*Information shown*.
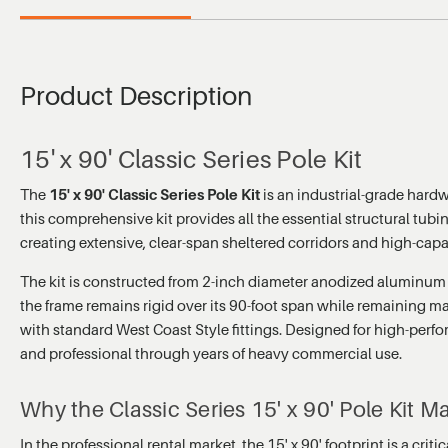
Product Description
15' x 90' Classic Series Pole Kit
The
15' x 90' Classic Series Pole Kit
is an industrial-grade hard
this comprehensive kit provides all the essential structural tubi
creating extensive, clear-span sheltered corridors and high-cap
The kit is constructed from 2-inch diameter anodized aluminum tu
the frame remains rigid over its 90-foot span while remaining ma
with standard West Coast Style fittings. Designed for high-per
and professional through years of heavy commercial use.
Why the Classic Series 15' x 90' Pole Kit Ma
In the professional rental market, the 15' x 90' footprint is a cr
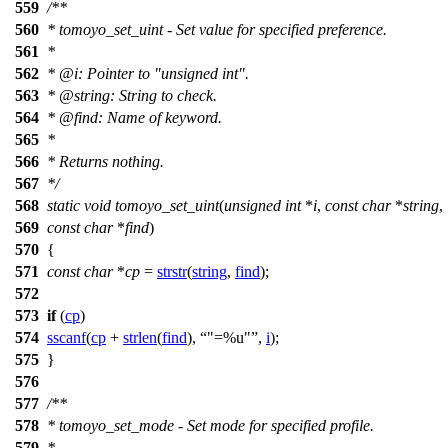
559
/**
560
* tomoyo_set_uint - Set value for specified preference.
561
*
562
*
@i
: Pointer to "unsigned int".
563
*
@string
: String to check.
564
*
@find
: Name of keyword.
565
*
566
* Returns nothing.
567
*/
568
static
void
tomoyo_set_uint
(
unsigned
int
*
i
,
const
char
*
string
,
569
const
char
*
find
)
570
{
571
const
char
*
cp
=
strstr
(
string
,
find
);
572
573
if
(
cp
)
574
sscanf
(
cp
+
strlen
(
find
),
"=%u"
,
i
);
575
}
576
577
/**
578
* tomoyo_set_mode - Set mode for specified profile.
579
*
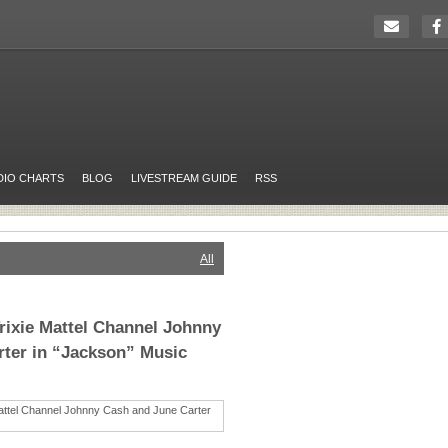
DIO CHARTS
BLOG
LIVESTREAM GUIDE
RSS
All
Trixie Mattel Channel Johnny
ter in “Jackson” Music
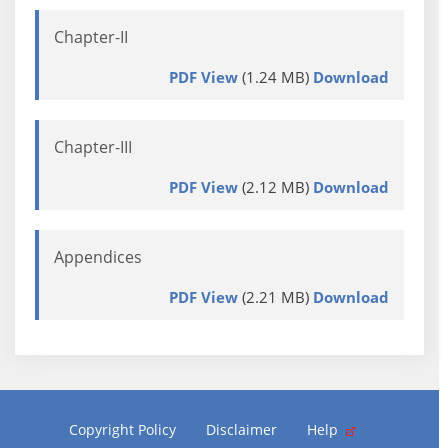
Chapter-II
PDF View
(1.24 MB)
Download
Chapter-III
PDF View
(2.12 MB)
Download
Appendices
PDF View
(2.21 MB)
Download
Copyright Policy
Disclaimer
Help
...
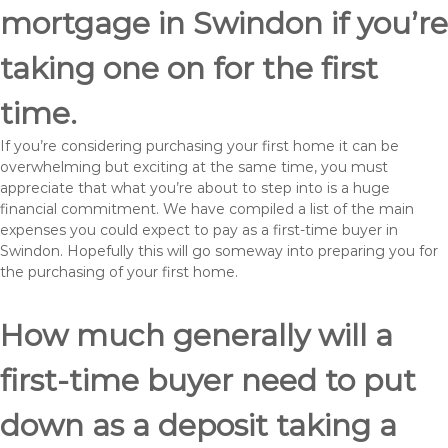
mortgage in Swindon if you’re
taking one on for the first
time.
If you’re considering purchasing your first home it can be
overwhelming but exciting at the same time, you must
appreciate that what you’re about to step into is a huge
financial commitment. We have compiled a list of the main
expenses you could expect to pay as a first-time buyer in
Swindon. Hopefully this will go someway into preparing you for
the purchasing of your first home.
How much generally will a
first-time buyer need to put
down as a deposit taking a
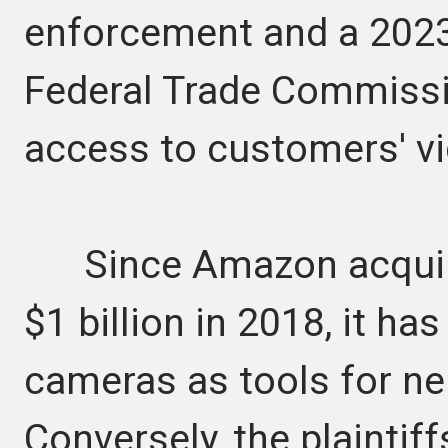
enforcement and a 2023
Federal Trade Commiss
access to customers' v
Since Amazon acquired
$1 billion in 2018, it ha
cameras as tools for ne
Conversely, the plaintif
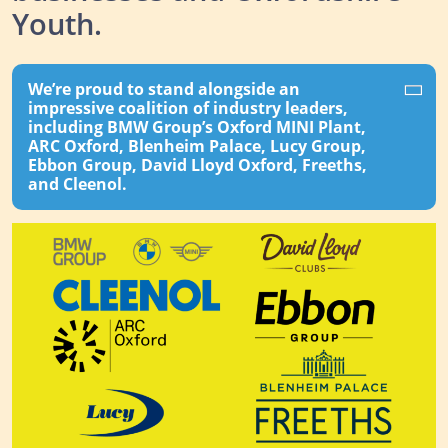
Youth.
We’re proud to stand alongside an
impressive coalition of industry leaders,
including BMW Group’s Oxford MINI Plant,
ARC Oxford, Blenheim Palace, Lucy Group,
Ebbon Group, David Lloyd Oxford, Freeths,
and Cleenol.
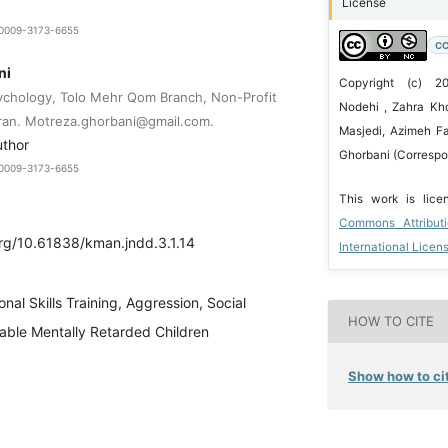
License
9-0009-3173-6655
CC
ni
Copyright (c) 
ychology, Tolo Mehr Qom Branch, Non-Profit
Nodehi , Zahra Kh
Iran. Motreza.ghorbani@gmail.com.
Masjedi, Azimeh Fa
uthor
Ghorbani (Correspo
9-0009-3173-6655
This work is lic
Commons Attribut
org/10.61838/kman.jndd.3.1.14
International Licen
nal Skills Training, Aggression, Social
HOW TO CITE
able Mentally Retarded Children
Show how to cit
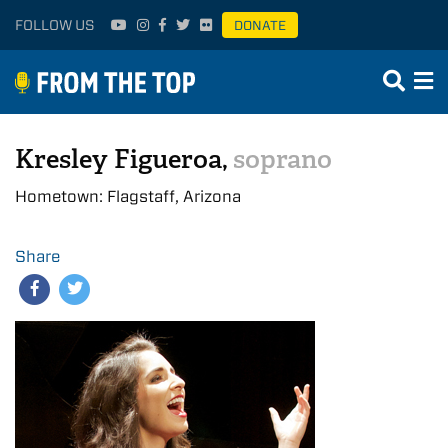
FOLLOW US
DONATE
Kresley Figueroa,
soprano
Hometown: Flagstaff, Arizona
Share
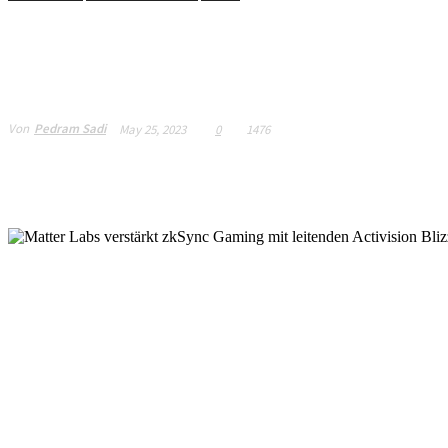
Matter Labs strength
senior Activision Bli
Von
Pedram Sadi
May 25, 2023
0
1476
...
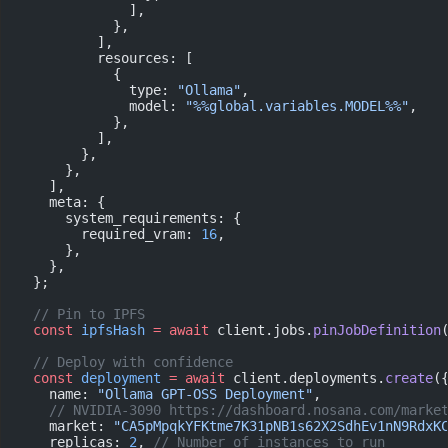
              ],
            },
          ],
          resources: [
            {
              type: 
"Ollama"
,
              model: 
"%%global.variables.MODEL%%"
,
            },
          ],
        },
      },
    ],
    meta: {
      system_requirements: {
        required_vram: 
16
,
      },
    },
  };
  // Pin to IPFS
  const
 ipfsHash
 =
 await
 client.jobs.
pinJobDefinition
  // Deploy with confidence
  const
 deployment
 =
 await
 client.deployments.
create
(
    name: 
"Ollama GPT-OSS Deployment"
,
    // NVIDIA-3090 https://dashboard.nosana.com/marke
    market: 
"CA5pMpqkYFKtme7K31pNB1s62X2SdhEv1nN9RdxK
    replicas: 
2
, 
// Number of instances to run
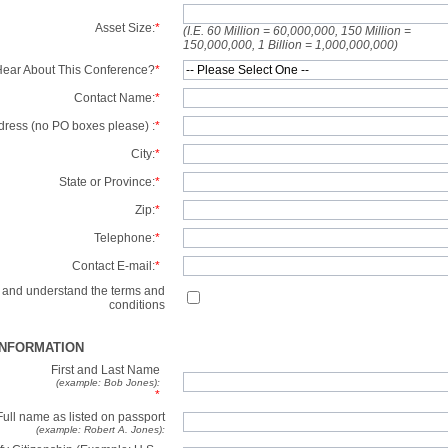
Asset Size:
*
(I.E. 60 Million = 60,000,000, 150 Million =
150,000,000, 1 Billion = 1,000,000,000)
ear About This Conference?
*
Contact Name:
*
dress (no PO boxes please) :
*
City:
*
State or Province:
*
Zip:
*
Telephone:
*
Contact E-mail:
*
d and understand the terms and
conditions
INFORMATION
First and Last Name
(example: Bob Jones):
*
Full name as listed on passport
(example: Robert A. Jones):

*What to work on*.
Show every line of the material that includes the string "Group".

*Answer box*.
including BMW Group’s Oxford MINI Plant,
ARC Oxford, Blenheim Palace, Lucy Group,
Ebbon Group, David Lloyd Oxford, Freeths,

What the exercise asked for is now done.